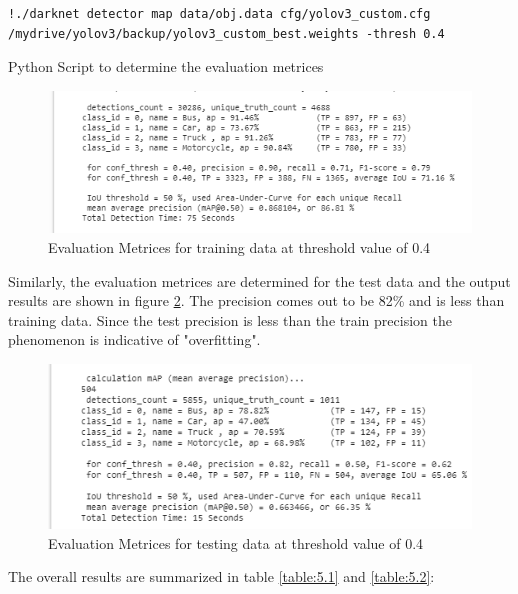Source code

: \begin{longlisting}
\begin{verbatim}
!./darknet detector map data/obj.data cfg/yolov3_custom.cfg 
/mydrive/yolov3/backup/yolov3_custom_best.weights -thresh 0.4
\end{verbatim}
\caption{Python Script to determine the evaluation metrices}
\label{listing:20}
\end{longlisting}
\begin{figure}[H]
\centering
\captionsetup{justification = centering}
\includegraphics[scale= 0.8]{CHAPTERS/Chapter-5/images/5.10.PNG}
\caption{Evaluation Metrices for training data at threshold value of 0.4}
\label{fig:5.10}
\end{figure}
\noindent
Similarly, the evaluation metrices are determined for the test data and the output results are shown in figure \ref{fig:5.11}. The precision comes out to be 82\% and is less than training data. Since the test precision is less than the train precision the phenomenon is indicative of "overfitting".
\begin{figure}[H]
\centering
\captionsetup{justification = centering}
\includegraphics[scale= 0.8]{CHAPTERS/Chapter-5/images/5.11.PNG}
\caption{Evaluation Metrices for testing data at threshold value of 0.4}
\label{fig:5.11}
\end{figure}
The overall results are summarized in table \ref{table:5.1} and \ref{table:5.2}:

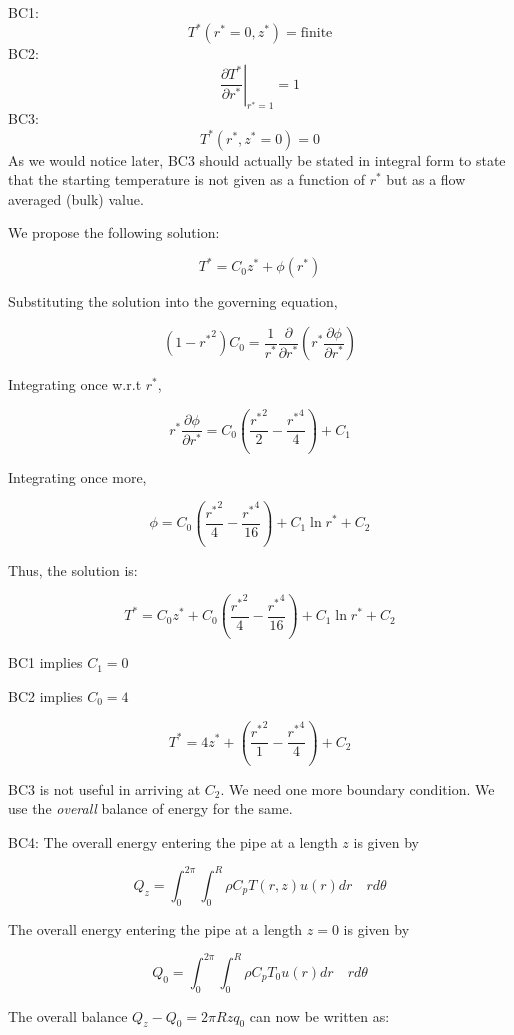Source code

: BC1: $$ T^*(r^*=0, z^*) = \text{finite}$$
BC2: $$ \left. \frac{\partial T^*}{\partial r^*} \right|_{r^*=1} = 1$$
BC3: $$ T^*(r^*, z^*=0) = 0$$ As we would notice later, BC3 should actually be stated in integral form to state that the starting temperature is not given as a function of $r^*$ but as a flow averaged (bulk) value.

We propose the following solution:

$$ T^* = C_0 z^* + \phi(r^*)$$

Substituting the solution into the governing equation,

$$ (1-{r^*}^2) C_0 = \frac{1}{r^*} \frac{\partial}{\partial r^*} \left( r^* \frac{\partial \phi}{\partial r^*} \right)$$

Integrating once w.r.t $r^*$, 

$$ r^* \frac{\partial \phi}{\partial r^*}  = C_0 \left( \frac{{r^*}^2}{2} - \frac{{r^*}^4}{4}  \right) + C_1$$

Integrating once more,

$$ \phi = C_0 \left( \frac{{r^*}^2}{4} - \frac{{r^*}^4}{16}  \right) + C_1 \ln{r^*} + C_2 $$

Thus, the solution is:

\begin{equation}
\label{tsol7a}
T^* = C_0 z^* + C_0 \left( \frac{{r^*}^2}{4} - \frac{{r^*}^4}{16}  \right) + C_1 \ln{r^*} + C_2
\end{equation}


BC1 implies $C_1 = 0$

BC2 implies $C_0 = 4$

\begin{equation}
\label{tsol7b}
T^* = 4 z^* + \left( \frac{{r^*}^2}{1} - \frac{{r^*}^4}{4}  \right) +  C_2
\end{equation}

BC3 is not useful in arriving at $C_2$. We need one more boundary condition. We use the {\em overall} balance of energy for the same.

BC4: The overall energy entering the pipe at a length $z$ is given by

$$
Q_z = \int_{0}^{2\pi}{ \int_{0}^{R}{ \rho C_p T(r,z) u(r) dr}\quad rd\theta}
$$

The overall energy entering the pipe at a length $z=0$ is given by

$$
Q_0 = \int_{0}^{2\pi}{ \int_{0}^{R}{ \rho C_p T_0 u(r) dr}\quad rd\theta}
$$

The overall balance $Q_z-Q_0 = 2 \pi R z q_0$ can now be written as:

┄┄┄┄┄┄┄┄┄┄

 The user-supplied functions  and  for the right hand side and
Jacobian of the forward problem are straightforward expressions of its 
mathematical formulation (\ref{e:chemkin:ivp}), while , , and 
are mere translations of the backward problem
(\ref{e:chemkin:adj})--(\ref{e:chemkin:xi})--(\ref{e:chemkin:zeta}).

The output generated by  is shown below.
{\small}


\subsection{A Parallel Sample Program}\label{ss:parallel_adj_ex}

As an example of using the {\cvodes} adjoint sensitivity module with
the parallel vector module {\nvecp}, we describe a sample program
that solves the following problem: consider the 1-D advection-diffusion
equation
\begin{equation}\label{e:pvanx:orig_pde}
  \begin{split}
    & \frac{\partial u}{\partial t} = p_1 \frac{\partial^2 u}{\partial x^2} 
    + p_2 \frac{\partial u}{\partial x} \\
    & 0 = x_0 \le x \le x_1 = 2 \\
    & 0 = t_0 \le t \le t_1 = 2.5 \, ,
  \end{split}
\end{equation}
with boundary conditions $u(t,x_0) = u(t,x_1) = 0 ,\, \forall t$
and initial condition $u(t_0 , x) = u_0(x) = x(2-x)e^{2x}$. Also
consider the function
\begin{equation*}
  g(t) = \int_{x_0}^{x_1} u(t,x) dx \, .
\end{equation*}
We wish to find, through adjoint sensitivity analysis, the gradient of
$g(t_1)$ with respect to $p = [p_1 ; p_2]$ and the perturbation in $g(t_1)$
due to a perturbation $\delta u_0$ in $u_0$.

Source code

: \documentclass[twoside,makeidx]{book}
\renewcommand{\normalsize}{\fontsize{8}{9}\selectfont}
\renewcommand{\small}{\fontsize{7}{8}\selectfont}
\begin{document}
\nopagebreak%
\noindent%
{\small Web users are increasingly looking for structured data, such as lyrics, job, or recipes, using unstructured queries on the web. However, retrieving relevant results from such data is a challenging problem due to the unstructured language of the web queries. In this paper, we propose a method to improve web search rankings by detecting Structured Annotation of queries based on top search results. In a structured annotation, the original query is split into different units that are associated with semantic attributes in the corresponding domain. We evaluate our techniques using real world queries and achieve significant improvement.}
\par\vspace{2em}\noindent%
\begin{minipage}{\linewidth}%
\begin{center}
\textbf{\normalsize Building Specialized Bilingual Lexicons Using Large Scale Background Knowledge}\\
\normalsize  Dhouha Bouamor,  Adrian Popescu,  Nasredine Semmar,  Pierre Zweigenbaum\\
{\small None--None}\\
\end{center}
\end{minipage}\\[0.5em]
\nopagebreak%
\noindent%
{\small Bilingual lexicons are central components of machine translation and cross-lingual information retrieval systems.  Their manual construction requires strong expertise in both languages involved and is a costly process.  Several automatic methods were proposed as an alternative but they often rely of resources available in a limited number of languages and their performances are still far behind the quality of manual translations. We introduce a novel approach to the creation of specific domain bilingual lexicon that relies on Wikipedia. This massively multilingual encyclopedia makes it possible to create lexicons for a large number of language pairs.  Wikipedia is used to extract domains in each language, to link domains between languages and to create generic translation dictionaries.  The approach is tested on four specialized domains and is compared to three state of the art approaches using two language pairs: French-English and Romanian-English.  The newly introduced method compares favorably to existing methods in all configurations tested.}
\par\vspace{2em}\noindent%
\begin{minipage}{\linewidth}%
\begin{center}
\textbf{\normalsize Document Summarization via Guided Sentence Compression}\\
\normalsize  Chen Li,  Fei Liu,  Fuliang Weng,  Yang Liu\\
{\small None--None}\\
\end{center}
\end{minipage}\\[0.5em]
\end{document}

┄┄┄┄┄┄┄┄┄┄

WORK TO COMPLETE: Nothing but a number should be given: the count of lines in the records that contain the word "threshold".

SOLUTION FOR THIS PROBLEM: 2